In Texas, the implementation of RCV is frustratingly difficult. State legislation has blocked Austin’s attempts in the past. State law calls for a majority and in 2001, the then-Secretary-of-State Henry Cueller said second or third choice votes didn’t count towards a majority. Not that this sentiment has ever been upheld in a legal capacity but Austin hasn’t followed up. This is doubly irritating because Austin voters want RCV. Proposition E was voted on in 2021 and the majority of voters wanted RCV for city elections. The obstacle is the state. Unfortunately, the state of Texas and the city of Austin have long had a contentious relationship from school funds to plastic bag bans. It seems unlikely that Greg Abbott and the state legislature will change their minds to enact a system that will only lessen their political influence over the city of Austin.


What might sway some opponents is the economics of RCV. Because of the way it eliminates the need for runoff elections which cost hundreds of thousands of dollars, the price of elections decreases. RCV is often referred to as instant runoff. Although the price of administering this system can be higher, it doesn’t outweigh the massive benefits of eliminating an entire extra election. Run-off elections also suffer from voter fatigue. They’re less known, often at weird times, and voting is already largely inaccessible for many people. Voter turnout for standard elections is already worryingly low, but turnout for runoffs is frankly alarming.

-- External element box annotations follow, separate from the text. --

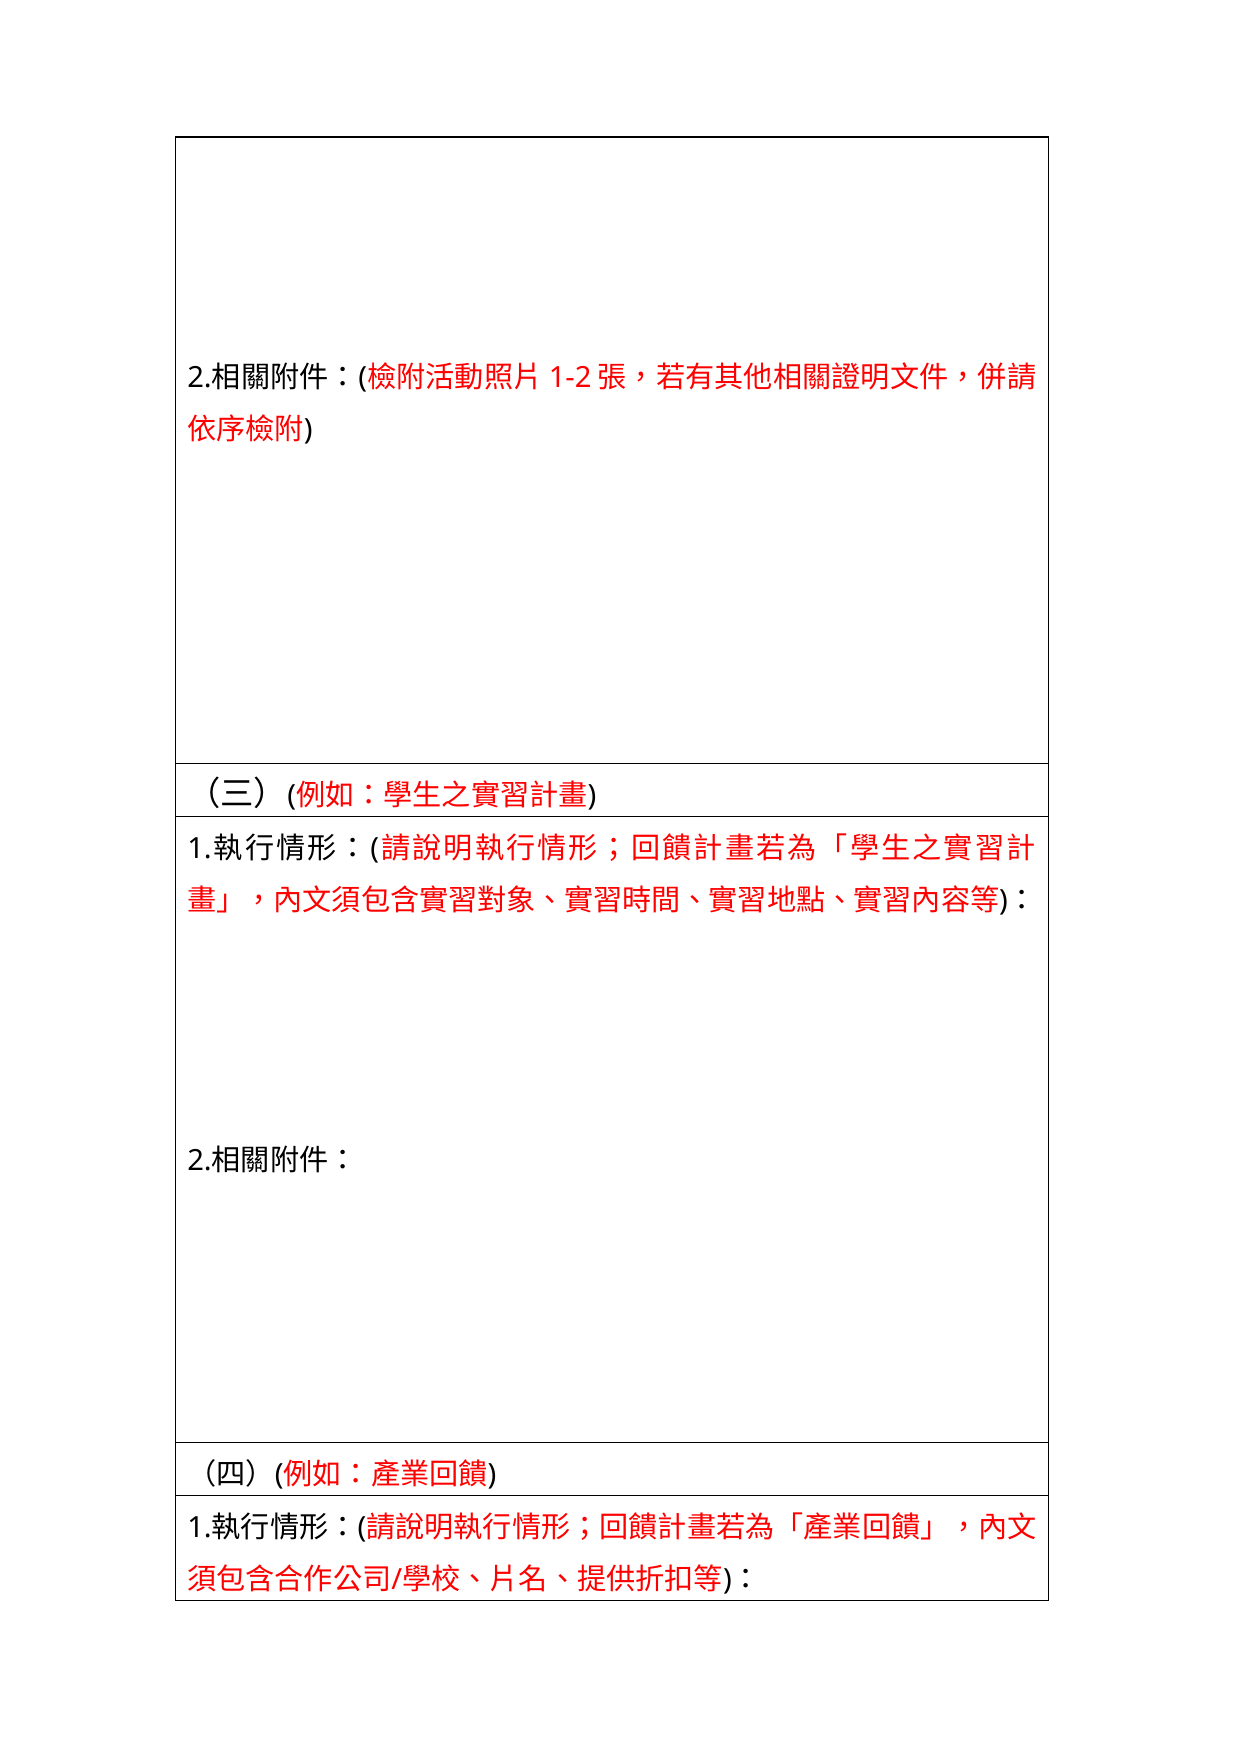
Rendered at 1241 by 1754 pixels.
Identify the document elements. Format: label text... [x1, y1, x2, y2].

table_cell （四）(例如：產業回饋) [176, 1443, 1048, 1495]
table_cell （三）(例如：學生之實習計畫) [176, 764, 1048, 816]
table_cell 1.執行情形：(請說明執行情形；回饋計畫若為「產業回饋」，內文須包含合作公司/學校、片名、提供折扣等)： [176, 1496, 1048, 1600]
table_cell 2.相關附件：(檢附活動照片1-2張，若有其他相關證明文件，併請依序檢附) [176, 138, 1048, 762]
table_cell 1.執行情形：(請說明執行情形；回饋計畫若為「學生之實習計畫」，內文須包含實習對象、實習時間、實習地點、實習內容等)： 2.相關附件： [176, 817, 1048, 1442]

The benefits are clear, but will the country go for such a change? There’s a lot of change aversion in Texas and the U.S. as a whole, but there are also a lot of people who are unhappy with the current system. We all know—and perhaps are—a person that spends every election season agonizing over whether or not to vote third-party for a candidate they actually like or for one of the “big two” who they’re, at best, apathetic towards. Perhaps the better question is, will the government go for such a change? Because you know who loves the system we have now? The people that were elected by it. Much like the problem of gerrymandering, it’s hard to fix when those with the power to do so don’t want to. But if we don’t find a new way, then we will continue spiraling further and further into electoral insanity.